Certo, la canzone porta con sé molti aspetti archetipici: la parabola dell’amore tradito, la fine di un qualcosa, la patina forte di romanticismo, lo spleen tradizionale collegato alle feste natalizie. È anche, però, un vero compendio di storia, perché nel video compare l’affresco esatto di un’epoca, soprattutto negli aspetti estetici. Rimanda a un periodo decisivo, a quei due mesi che cambiarono la storia degli anni Ottanta. Pare impossibile, ma la storia di Last Christmas corre parallela a quella di Band Aid, e il lusso dello chalet in montagna alla povertà in Etiopia senza iato alcuno.
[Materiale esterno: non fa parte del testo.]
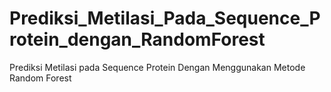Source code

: # Prediksi_Metilasi_Pada_Sequence_Protein_dengan_RandomForest
Prediksi Metilasi pada Sequence Protein Dengan Menggunakan Metode Random Forest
George Michael è protagonista di entrambe le vicende, e quei due mesi furono anche per lui decisivi, con lo scatto verso la fine degli Wham! e la carriera solista. Last Christmas è tanto una narrazione universale quanto contingente, fatta come suggerito sopra di archetipi quanto di dettagli legati a quell’hic et nunc. Deleuze avrebbe detto che “il passato non succede al presente che non è più, coesiste con il presente che è stato”.
È una “canzone-cristallo”, se si concede questa piccola parafrasi, nella quale tutto coesiste. Un miracolo, natalizio ovviamente.